Patz and his team concluded that a mass screening program would be more valuable once there are better biomarkers and imaging techniques to predict which patients have more or less aggressive forms of lung cancer.

"Our purpose in developing a taxonomy of the potential harms of screening is to help investigators, policy makers, clinicians, and the public think more clearly and systematically about harms and to consider harms equally with benefits in decisions about screening," the authors wrote. "We do not assert that harms always outweigh benefits, only that it is always necessary to weigh the two."

Officials from the American College of Radiology said they are well aware of the risks related to CT screening, which also has the potential to save at least 20 percent of future deaths from lung cancer.

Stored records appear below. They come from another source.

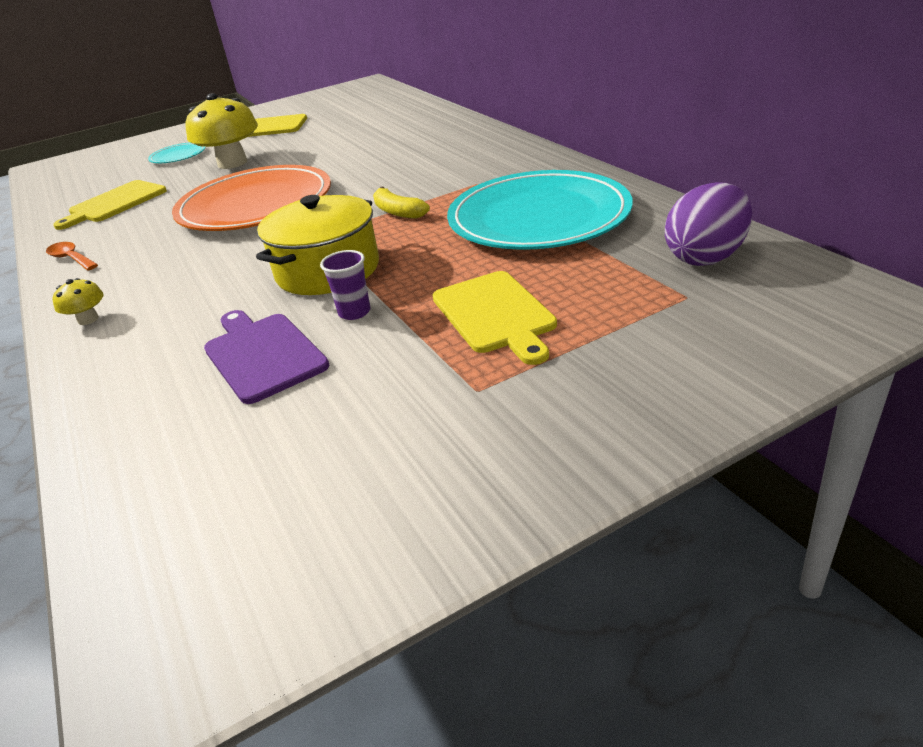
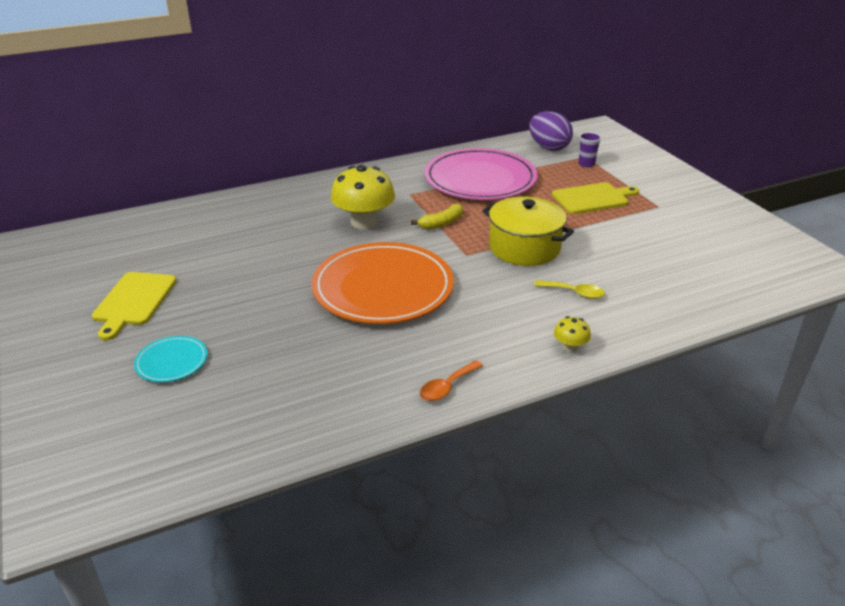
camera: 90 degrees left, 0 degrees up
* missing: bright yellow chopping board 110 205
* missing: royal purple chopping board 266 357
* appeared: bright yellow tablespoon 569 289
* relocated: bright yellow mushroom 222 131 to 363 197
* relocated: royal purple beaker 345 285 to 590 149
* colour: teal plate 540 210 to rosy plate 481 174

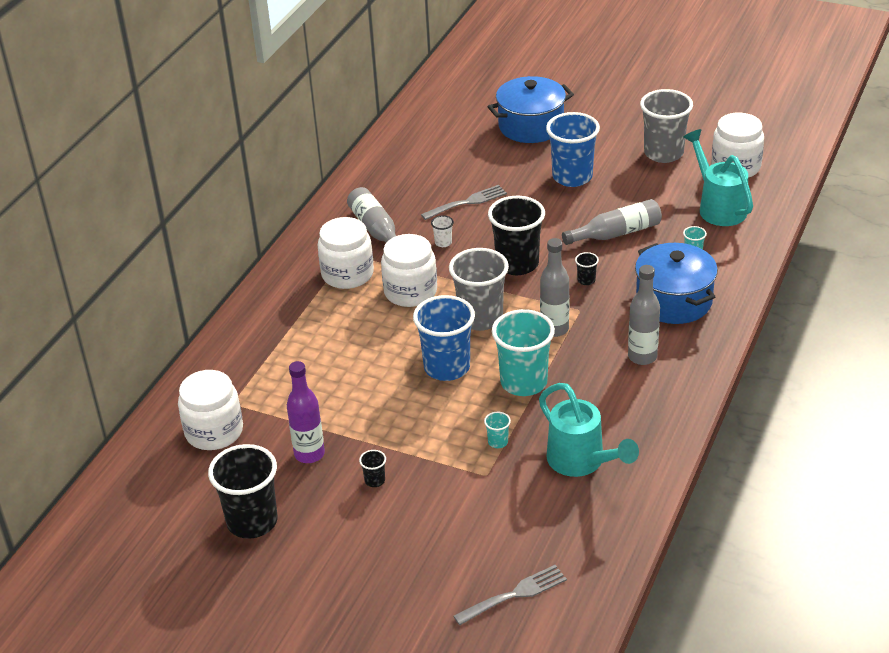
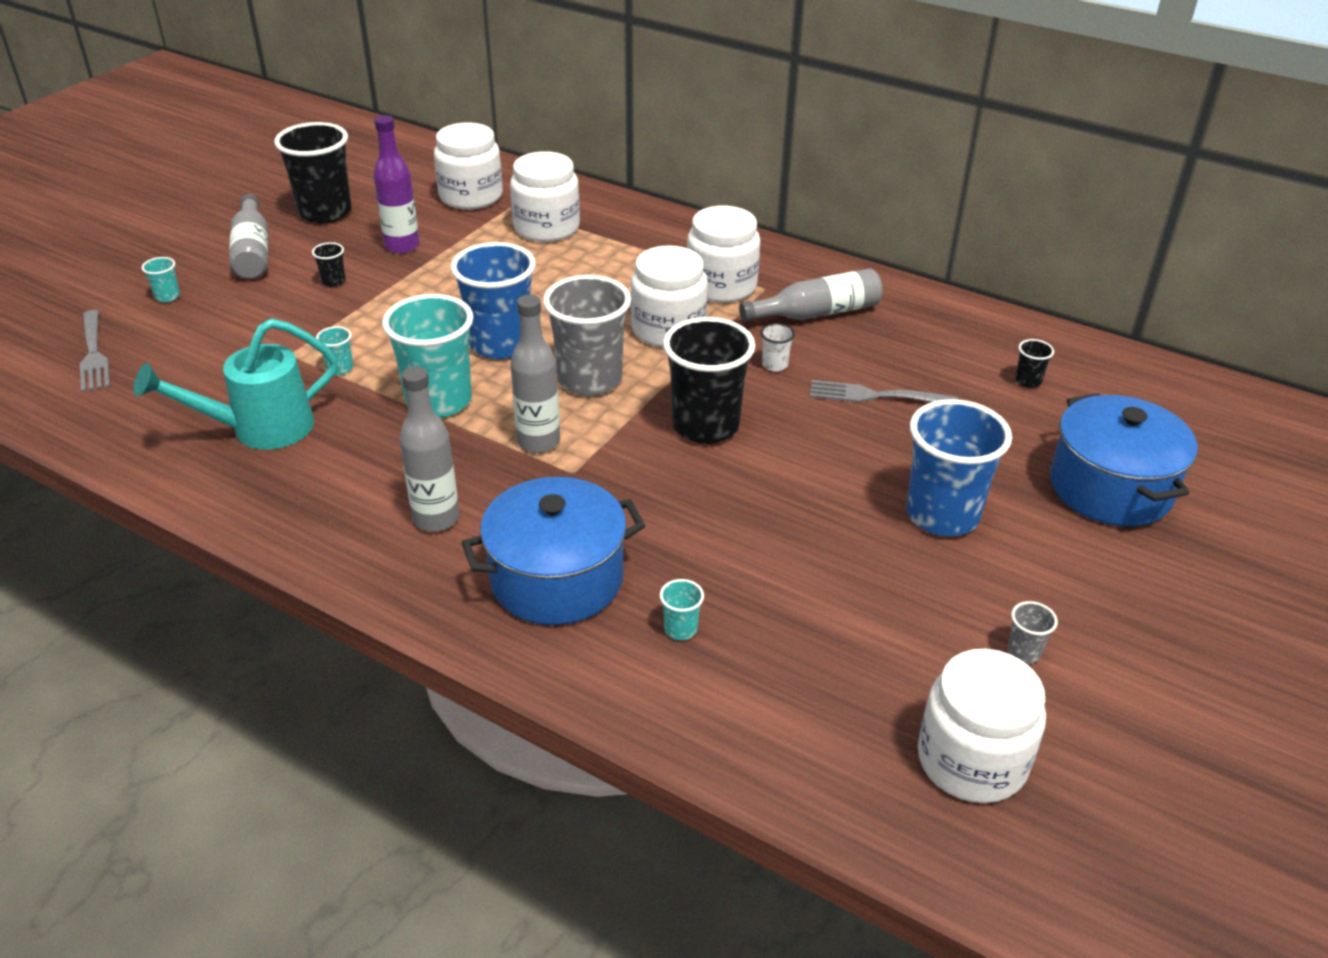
camera: 95 degrees right, 0 degrees up
* missing: teal watering pot 718 177
* appeared: teal beaker 161 279
* appeared: pure white jar 545 196
* relocated: ash-grey drink bottle 612 222 to 248 236
* relocated: jet-black beaker 587 268 to 1034 363
* spun: ash-grey fork 464 202 = 884 391 120 degrees clockwise
* size: ash-grey beaker 666 126 = 1032 632 x0.41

"Inherent in any screening process there will be overdiagnosis," said Dr. Ella Kazerooni, chair of the American College of Radiology Thoracic Imaging Panel.

The results of the NLST, released in 2011, showed that low-dose CT scans were better than X-ray at detecting early stages of lung cancer among current and former heavy smokers, before they develop symptoms, cutting down the mortality risk by 20 percent. This prompted the normally conservative USPSTF — which in the past has said frequent screenings for breast and ovarian cancers by and large do more harm than good — to recommend the annual lung cancer screenings for smokers at risk of developing lung cancer.